• The locus of the point represented by x= t^2 +t+1 and y=t^-t+1 is

To find the locus of the point represented by the equations \( x = t^2 + t + 1 \) and \( y = t^{-t} + 1 \), we need to eliminate the parameter \( t \) and express \( y \) in terms of \( x \). This process will help us understand the relationship between \( x \) and \( y \) as \( t \) varies.

Step 1: Analyze the Equation for x

The equation for \( x \) is a quadratic function of \( t \):

x = t^2 + t + 1

This can be rewritten in standard form as:

x = (t + 0.5)^2 + 0.75

This indicates that \( x \) is always greater than or equal to \( 0.75 \), since the square of any real number is non-negative.
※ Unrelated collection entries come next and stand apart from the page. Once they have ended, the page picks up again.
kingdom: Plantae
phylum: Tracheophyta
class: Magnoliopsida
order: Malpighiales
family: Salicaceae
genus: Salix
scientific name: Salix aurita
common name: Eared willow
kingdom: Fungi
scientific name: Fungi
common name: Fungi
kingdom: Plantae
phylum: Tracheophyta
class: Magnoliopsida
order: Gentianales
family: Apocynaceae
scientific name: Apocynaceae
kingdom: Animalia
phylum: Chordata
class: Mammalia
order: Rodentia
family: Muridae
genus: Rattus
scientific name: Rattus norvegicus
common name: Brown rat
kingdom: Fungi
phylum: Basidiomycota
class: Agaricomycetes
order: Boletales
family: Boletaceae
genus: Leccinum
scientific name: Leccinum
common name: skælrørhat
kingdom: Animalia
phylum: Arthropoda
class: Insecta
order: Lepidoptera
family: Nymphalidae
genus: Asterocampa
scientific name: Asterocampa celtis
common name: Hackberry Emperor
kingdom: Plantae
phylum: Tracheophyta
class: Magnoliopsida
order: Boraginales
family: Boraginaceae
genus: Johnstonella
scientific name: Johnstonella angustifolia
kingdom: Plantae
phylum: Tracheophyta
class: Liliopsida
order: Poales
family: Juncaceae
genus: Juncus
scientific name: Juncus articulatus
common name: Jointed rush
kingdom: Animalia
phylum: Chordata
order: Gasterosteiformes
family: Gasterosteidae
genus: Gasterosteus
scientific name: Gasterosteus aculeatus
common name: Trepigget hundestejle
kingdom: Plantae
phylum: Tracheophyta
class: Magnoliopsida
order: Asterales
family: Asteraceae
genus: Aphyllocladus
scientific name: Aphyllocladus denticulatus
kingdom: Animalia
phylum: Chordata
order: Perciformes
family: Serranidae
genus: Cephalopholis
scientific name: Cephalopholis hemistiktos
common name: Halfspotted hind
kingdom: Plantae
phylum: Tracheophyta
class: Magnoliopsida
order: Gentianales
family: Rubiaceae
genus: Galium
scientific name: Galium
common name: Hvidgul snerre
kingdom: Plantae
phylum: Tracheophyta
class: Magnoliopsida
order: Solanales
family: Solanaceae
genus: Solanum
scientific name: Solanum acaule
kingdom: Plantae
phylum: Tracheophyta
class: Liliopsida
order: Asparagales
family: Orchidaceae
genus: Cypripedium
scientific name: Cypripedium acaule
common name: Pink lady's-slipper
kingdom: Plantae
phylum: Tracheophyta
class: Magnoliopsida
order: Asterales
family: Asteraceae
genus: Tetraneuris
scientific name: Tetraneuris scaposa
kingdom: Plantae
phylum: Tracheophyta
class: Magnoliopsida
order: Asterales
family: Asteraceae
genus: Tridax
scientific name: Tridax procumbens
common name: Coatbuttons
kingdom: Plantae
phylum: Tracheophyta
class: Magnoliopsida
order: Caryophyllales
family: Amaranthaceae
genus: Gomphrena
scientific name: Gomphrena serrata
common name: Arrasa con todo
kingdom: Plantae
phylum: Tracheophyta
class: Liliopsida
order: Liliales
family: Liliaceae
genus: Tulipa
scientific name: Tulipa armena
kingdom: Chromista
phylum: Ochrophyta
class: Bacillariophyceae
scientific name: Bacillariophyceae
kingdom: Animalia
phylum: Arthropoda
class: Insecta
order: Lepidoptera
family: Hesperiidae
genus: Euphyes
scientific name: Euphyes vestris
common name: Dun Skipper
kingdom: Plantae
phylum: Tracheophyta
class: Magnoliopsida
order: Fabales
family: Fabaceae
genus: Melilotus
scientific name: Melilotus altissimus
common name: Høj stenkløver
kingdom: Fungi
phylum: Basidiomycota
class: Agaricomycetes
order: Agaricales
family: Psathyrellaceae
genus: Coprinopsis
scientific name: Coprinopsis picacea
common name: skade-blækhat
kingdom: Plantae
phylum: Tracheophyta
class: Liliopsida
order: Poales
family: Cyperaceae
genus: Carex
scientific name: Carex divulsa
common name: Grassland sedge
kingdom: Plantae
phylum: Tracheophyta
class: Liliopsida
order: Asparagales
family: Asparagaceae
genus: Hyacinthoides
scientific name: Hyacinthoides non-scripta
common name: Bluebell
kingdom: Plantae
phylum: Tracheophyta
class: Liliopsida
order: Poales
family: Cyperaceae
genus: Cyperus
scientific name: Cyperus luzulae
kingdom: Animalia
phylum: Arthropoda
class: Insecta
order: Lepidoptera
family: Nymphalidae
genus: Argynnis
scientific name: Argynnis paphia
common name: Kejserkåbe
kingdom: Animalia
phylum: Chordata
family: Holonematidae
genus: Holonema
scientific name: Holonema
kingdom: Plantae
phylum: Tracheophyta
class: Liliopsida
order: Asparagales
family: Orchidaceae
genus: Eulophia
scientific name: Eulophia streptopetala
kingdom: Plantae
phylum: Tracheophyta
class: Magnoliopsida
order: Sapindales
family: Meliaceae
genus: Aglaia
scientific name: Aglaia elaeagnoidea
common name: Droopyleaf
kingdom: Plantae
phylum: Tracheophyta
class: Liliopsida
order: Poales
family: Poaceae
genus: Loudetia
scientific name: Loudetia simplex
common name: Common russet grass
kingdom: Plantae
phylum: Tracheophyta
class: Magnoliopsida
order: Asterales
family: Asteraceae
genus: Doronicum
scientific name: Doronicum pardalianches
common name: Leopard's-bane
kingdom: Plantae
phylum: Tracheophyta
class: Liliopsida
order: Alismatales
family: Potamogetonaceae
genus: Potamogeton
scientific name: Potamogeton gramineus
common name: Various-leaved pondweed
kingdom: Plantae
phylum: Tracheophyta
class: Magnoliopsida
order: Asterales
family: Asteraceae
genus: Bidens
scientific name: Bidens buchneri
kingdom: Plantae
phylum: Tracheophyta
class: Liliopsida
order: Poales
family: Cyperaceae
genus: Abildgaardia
Step 2: Investigate the Equation for y

The equation for \( y \) is more complex:

y = t^{-t} + 1

Here, \( t^{-t} \) represents an exponential function where the base is a variable. The behavior of this function can be tricky, as it depends on the value of \( t \). For positive values of \( t \), \( t^{-t} \) decreases rapidly as \( t \) increases, while for negative values, it can behave quite differently.

Step 3: Finding the Relationship

To find a relationship between \( x \) and \( y \), we can express \( t \) in terms of \( x \) from the first equation:

• Rearranging gives us a quadratic equation: \( t^2 + t + (1 - x) = 0 \).
• Using the quadratic formula, we can solve for \( t \):
• t = \frac{-1 \pm \sqrt{1 - 4(1 - x)}}{2}

Next, we substitute this expression for \( t \) back into the equation for \( y \). However, since \( y = t^{-t} + 1 \) is quite complex, we may not arrive at a simple expression for \( y \) in terms of \( x \) directly.

Step 4: Behavior of y as t Changes

To understand the behavior of \( y \), we can analyze specific values of \( t \):

• If \( t = 0 \), then \( y = 1 + 1 = 2\).
• If \( t = 1 \), then \( y = 1 + 1 = 2\).
• If \( t = 2 \), then \( y \) decreases significantly.

This suggests that \( y \) has a minimum value at certain points and may not have a straightforward relationship with \( x \). The function \( t^{-t} \) approaches 0 as \( t \) increases, indicating that \( y \) will approach 1 for large values of \( t \).

Final Thoughts

In summary, while we can express \( x \) in terms of \( t \) and understand the behavior of \( y \), finding a direct relationship between \( x \) and \( y \) is complicated due to the nature of \( t^{-t} \). The locus of the point is not a simple geometric shape but rather a more complex curve that depends on the interplay of these two functions. Further analysis or numerical methods might be required to visualize this relationship fully.